- **TASK ITEM**: Comb the records below for the string "Skechers" and copy each line where it turns up.

- **SUPPLIED DATA**:
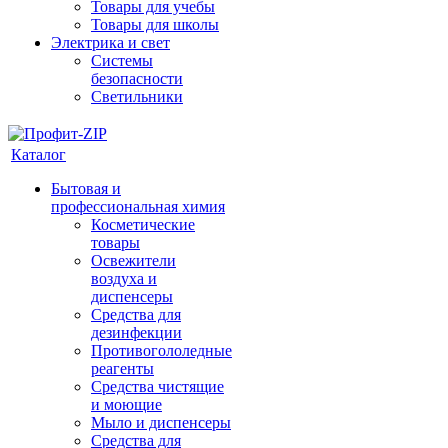
Товары для учебы
Товары для школы
Электрика и свет
Системы
безопасности
Светильники
Каталог
Бытовая и
профессиональная химия
Косметические
товары
Освежители
воздуха и
диспенсеры
Средства для
дезинфекции
Противогололедные
реагенты
Средства чистящие
и моющие
Мыло и диспенсеры
Средства для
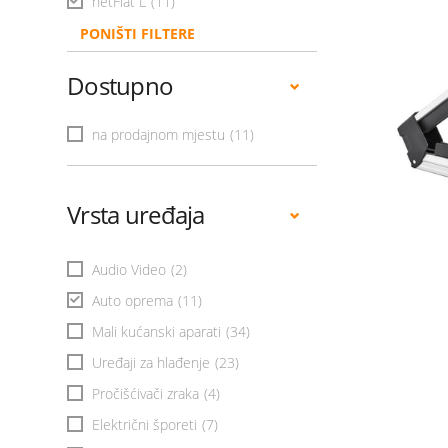
netFlat L
(11)
PONIŠTI FILTERE
Dostupno
na prodajnom mjestu
(11)
Vrsta uređaja
Audio Video
(2)
Auto oprema
(11)
Mali kućanski aparati
(34)
Uređaji za hlađenje
(23)
Pročišćivači zraka
(4)
Električni šporeti
(7)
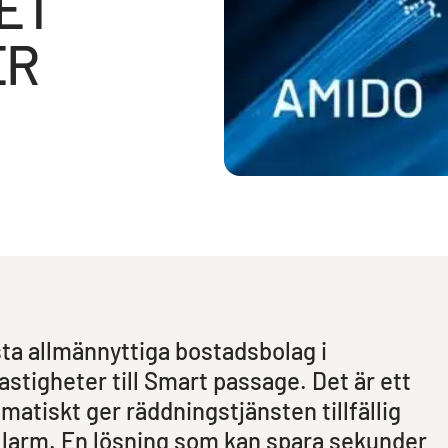
ET
ER
ta allmännyttiga bostadsbolag i
astigheter till Smart passage. Det är ett
matiskt ger räddningstjänsten tillfällig
d larm. En lösning som kan spara sekunder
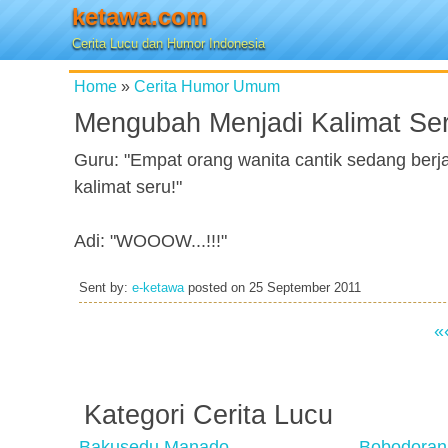
ketawa.com
Cerita Lucu dan Humor Indonesia
Home
»
Cerita Humor Umum
Mengubah Menjadi Kalimat Se
Guru: "Empat orang wanita cantik sedang berja
kalimat seru!"
Adi: "WOOOW...!!!"
Sent by:
e-ketawa
posted on
25 September 2011
«
Kategori Cerita Lucu
Bakusedu Manado
Bobodoran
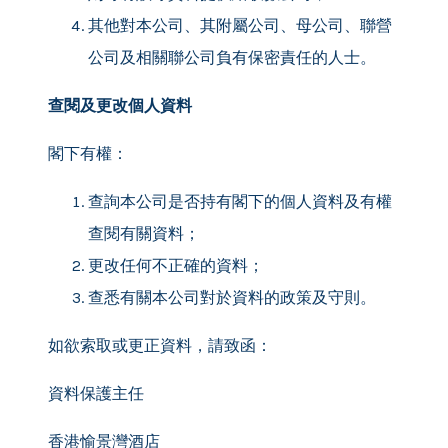
其他對本公司、其附屬公司、母公司、聯營
公司及相關聯公司負有保密責任的人士。
查閱及更改個人資料
閣下有權：
查詢本公司是否持有閣下的個人資料及有權
查閱有關資料；
更改任何不正確的資料；
查悉有關本公司對於資料的政策及守則。
如欲索取或更正資料，請致函：
資料保護主任
香港愉景灣酒店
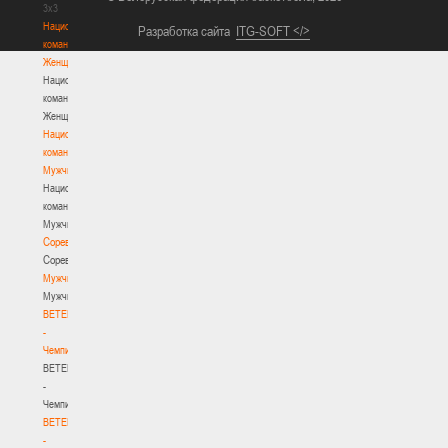
3х3
Национальная
Разработка сайта
ITG-SOFT </>
команда.
Женщины
Национальная
команда.
Женщины
Национальная
команда.
Мужчины
Национальная
команда.
Мужчины
Соревнования
Соревнования
Мужчины
Мужчины
BETERA
-
Чемпионат
BETERA
-
Чемпионат
BETERA
-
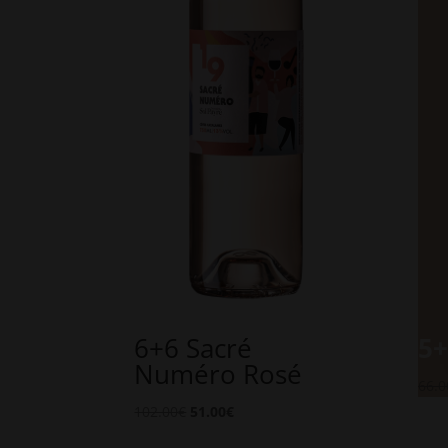
6+6 Sacré
5+
Numéro Rosé
66.0
Le
Le
102.00
€
51.00
€
prix
prix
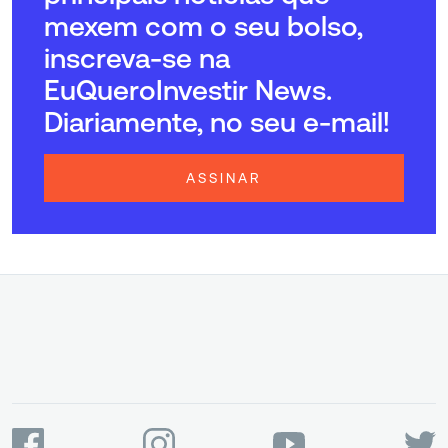
mexem com o seu bolso,
inscreva-se na
EuQueroInvestir News.
Diariamente, no seu e-mail!
ASSINAR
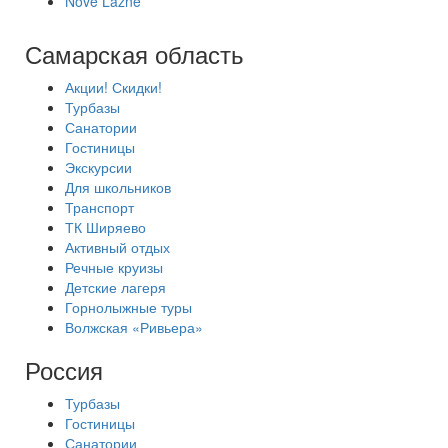
Nove Lazne
Самарская область
Акции! Скидки!
Турбазы
Санатории
Гостиницы
Экскурсии
Для школьников
Транспорт
ТК Ширяево
Активный отдых
Речные круизы
Детские лагеря
Горнолыжные туры
Волжская «Ривьера»
Россия
Турбазы
Гостиницы
Санатории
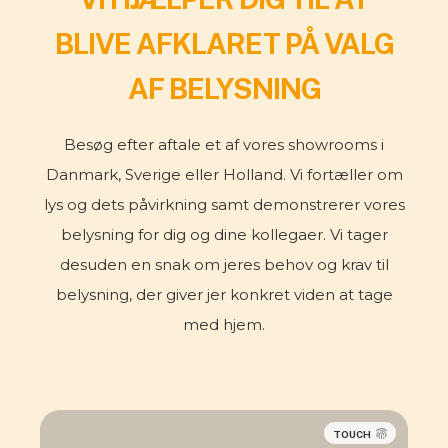
BLIVE AFKLARET PÅ VALG
AF BELYSNING
Besøg efter aftale et af vores showrooms i
Danmark, Sverige eller Holland. Vi fortæller om
lys og dets påvirkning samt demonstrerer vores
belysning for dig og dine kollegaer. Vi tager
desuden en snak om jeres behov og krav til
belysning, der giver jer konkret viden at tage
med hjem.
TOUCH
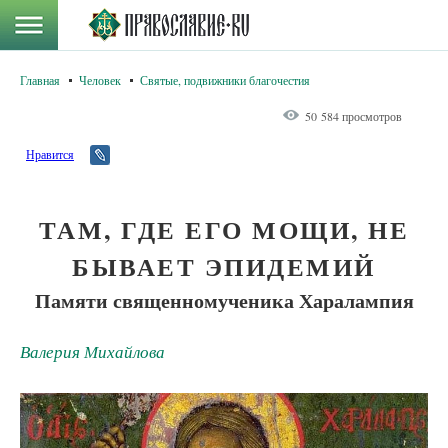
Главная
Человек
Святые, подвижники благочестия
50 584 просмотров
Нравится
ТАМ, ГДЕ ЕГО МОЩИ, НЕ
БЫВАЕТ ЭПИДЕМИЙ
Памяти священномученика Харалампия
Валерия Михайлова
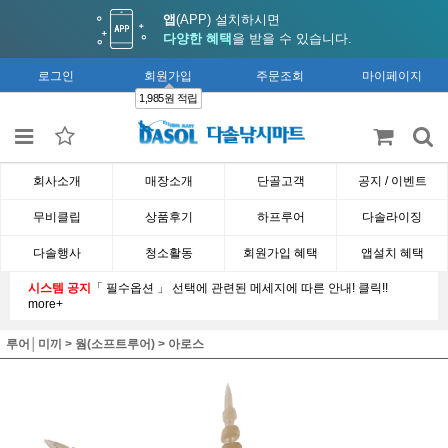
앱
(APP) 설치하시면
다양한 혜택
을 받을 수 있습니다.
로그인
회원가입
주문조회
마이페이지
1,985원 적립
회사소개
매장소개
단골고객
공지 / 이벤트
무비클립
상품후기
하프루어
다솔라이징
다솔행사
청소활동
회원가입 혜택
앱설치 혜택
시스템 공지
「 필수옵션 」 선택에 관련된 메세지에 따른 안내! 클릭!!
more+
루어│미끼
>
웜(소프트루어)
>
아로스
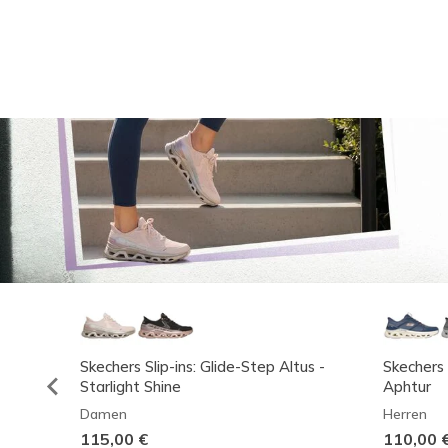
Skechers Slip-ins: Glide-Step Altus -
Skechers 
Starlight Shine
Aphtur
Damen
Herren
115,00 €
110,00 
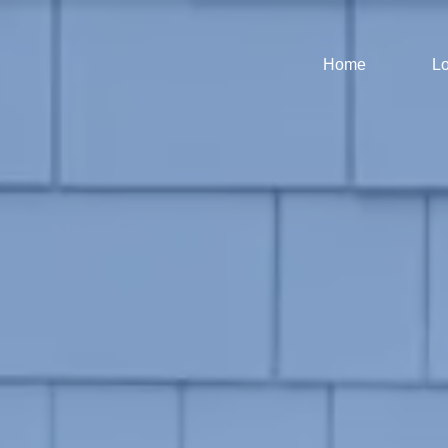
Home
Lo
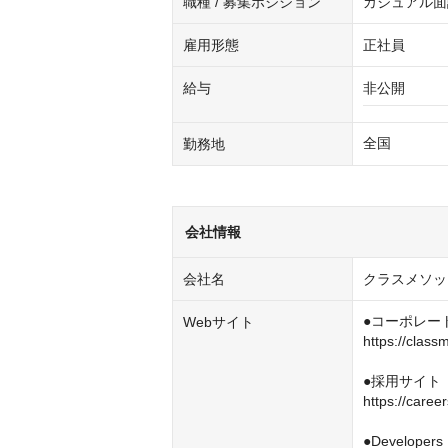
職種 / 募集ポジション
カジュアル面
雇用形態
正社員
給与
非公開
全国
勤務地
会社情報
会社名
クラスメソッ
●コーポレー
Webサイト
https://classm
●採用サイト

https://career
●Developers 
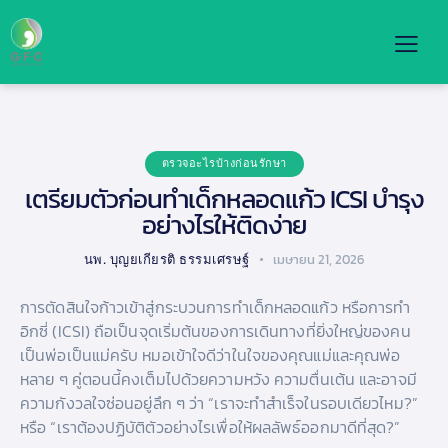
ตรวจอะไรบ้างก่อนรักษา
เตรียมตัวก่อนทำเด็กหลอดแก้ว ICSI บำรุง
อย่างไรให้ติดง่าย
นพ. บุญยเกียรติ ธรรมเศรษฐ์
เมษายน 21, 2026
การตัดสินใจก้าวเข้าสู่กระบวนการทำเด็กหลอดแก้ว หรือการทำ
อิกซี่ (ICSI) ถือเป็นจุดเริ่มต้นของการเดินทางที่ยิ่งใหญ่ของคน
เป็นพ่อเป็นแม่ครับ หมอเข้าใจดีว่าในใจของคุณแม่และคุณพ่อ
หลาย ๆ คู่ตอนนี้คงเต็มไปด้วยความหวัง ความตื่นเต้น และอาจมี
ความกังวลใจซ่อนอยู่ลึก ๆ ว่า “เราจะทำสำเร็จในรอบเดียวไหม?”
หรือ “เราต้องปฏิบัติตัวอย่างไรเพื่อให้ผลลัพธ์ออกมาดีที่สุด?”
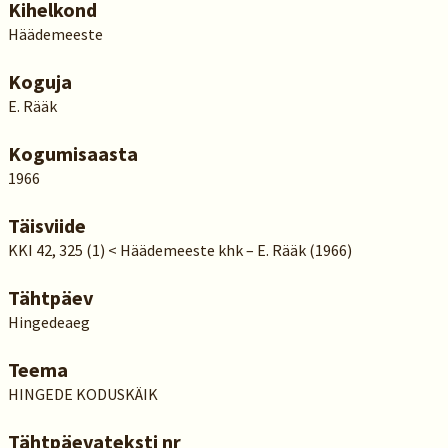
Kihelkond
Häädemeeste
Koguja
E. Rääk
Kogumisaasta
1966
Täisviide
KKI 42, 325 (1) < Häädemeeste khk – E. Rääk (1966)
Tähtpäev
Hingedeaeg
Teema
HINGEDE KODUSKÄIK
Tähtpäevateksti nr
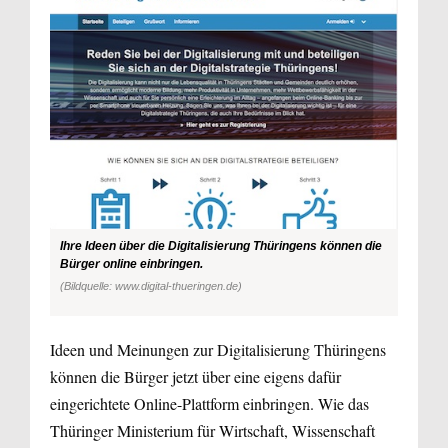
Ihre Ideen über die Digitalisierung Thüringens können die
Bürger online einbringen.
(Bildquelle: www.digital-thueringen.de)
Ideen und Meinungen zur Digitalisierung Thüringens
können die Bürger jetzt über eine eigens dafür
eingerichtete Online-Plattform einbringen. Wie das
Thüringer Ministerium für Wirtschaft, Wissenschaft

- **RESULT OF THE EXERCISE**:
Skechers Slip-ins: Glide-Step Altus -
Skechers 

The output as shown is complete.